PCR products were purified using the QIAprep Spin MiniPrep Kit (Qiagen Science, MD). The PCR products were then sequenced using the Applied Biosystems 3730 DNA Analyzer (Applied Biosystems, Foster City, CA) with a pair of M13 primers. The DNA sequences obtained were converted into amino acid sequences using genetyx ver. 7.0 software (Genetyx www.selleck.co.jp/products/pazopanib.html Co. Ltd, Tokyo, Japan). Homology searches of amino acid sequences were performed using the fasta algorithm in the DDBJ (Mishima, Japan). The sequence of the flanking regions of the EZ-Tn5 Tnp insertion has been submitted to the DDBJ nucleotide sequence database (DDBJ accession: AB377402). Among 486 mutants, we found only one mutant (strain 455) that had lost the ability to produce exopolysaccharide and form meshwork-like structures. The sequencing analysis of the flanking regions of the transposon insertion revealed that the transposon was inserted into an ORF highly homologous to wzt in the per cluster of Y. enterocolitica serotype O:9 (Lubeck et al., 2003; Skurnik, 2003; Jacobsen et al., 2005).

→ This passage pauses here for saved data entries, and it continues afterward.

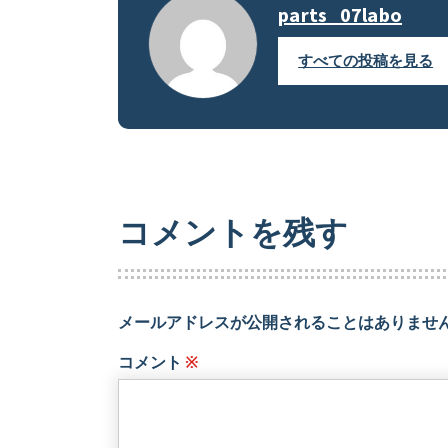
parts_07labo
すべての投稿を見る
コメントを残す
メールアドレスが公開されることはありませ
コメント
※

Thus, DNGR-1 targeting allows for MHC class II presentation by CD8α+ DC in vivo. MHC class II:peptide complexes generated after targeting to CD8α+ DC using DEC205-specific mAb are not stable with time 21. To test whether the same was true when anti-DNGR-1 mAb was used as vector, we injected B6 mice with OVA323–339-coupled anti-DNGR1 mAb and analyzed MHC class II presentation by DC at different

time points. Consistent with the kinetics of in vivo staining, CD8α+ but not Z-VAD-FMK molecular weight CD8α− DC were able to efficiently present antigen to OT-II cells as early as 1 h after injection (Fig. 1C). Antigen presentation peaked at 6 h but was markedly reduced by 24 h (Fig. 1C). Thus, antigen targeting to CD8α+ DC using anti-DNGR-1 mAb in the absence of adjuvant leads to rapid but short-lived antigen presentation on MHC class II molecules. To monitor presentation directly in vivo, we transferred CFSE-labeled OT-II cells and 1 day later, we injected the mice with 0.5 μg of OVA323–339-coupled anti-DNGR-1 mAb, 5 μg of OVA323–339-coupled isotype-matched control, 20 μg of OVA (in the form of egg white 22; OVAegg) or 1 μg of OVA323–339 peptide. Administering antigen in untargeted form led only to limited proliferation of OT-II cells, while targeting to DNGR-1

resulted in marked cell division and accumulation (Fig. 2A). On a molar basis, we estimate that targeting to DNGR-1 was 10 to 100 times more efficient at inducing CD4+ T-cell expansion than delivery of untargeted antigen. Thus, despite the restriction of presentation to a short period of time following antigen delivery check details (Fig. 1C), DNGR-1 targeting can induce CD4+ T-cell proliferation in

vivo, as recently reported 17. Injection of anti-DNGR-1 mAb did not lead to any detectable activation of splenic CD8α+ DC (not shown). Nevertheless, we evaluated whether antigen targeting to DNGR-1 could lead to CD4+ T-cell priming in the absence of adjuvant, as recently suggested 17. To avoid any contribution from memory or Treg, we transferred sorted naïve OT-II lymphocytes into B6 mice. One day later, the mice were injected with 0.5 μg of OVA323–339-coupled anti-DNGR-1 mAb with or without 40 μg of poly I:C, a TLR3 and RIG-I/MDA5 agonist recently described as the most potent Th1-promoting adjuvant in experiments of antigen targeting to DEC205 23. In GNAT2 the absence of poly I:C, we observed CD4+ T-cell expansion but no detectable differentiation into Th1, Th2 or Th17 cells (Fig. 2B and C and data not shown). Consistent with the absence of immunity in these conditions, the mice did not develop a strong Ab response to rat IgG following anti-DNGR-1 injection (Fig. 3A). Low titers of anti-rat antibodies were detected only when injecting a higher dose of anti-DNGR-1 mAb (Fig. 3C), matching the one used in a previous report 17. However, the anti-rat IgG response seen with anti-DNGR-1 alone was dwarfed by that which could be induced by co-administration of poly I:C (Fig. 3C).